Marguerite Frey-Surbek did this expressive painting of pansies and a watering can around 1920, channeling the floral experiments of Nolde, Fantin-Latour, Kistler and other modernist painters of the time.

There is an exhibition label on the verso with the artist's name and Bern address as well as the 'No 798' and a dedication to Sybille Nussbaum, dated March of 1977, probably the date that the painting was gifted or sold to Ms. Nussbaum.

Marguerite Frey-Surbek, born in Delémont, Switzerland on February 23, 1886, was the daughter of the forester and descendant of an old Basel councilor family Jean-Albert Frey and his wife Lisa Juliette, née Calame. Margurite grew up in Delémont until the family moved to Bern in 1893. Frey later attended the arts annd crafts school there for two years and became a private student of Paul Klee from 1904 to 1906. On Klee's advice she studied from 1906 to 1911 at the Académie Ranson with Lucien Simon, Félix Vallotton, Maurice Denis and Édouard Vuillard and got to know her future husband, Swiss painter Victor Surbek. After marrying in 1914, the couple ran a painting school in Bern from 1915 to 1931, where Serge Brignoni , Max Böhlen and Ernst Braker were students. In Bern she created frescoes in the stairwell of the Bern trade school.

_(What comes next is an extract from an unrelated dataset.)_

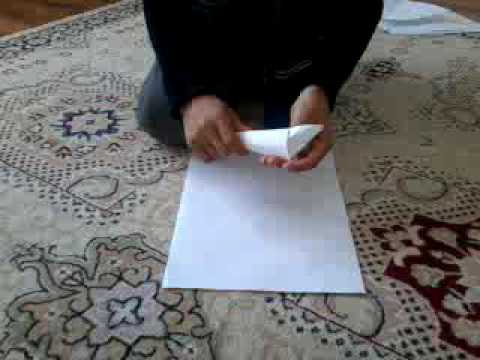
Identify the location of rug. (x=435, y=206).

Initially Frey mainly painted portraits, evolving later to landscapes and still lifes. In spring and summer she worked mostly in Iseltwald on Lake Brienz, the rest of the year in Bern. She traveled often and stayed in other European countries and America for longer periods. Her stay in Calabria, Italy in 1932 greatly influenced her, helping her to find new color tones.

Marguerite Frey-Surbek was also socially and politically involved. So she founded the first day care center for girls in Bern, helped in refugee camps during the WWII, fought for women's right to vote, and petitioned for the protection of Bern's old town and the preservation of the Brienzersee landscape. From 1942 to 1948 she was a member of the Federal Art Commission (EKK) and before and beyond that she was a member of the Bern section of the Swiss Society of Female Artists (SGBK).

Marguerite Frey-Surbek died in Bern on May 17, 1981.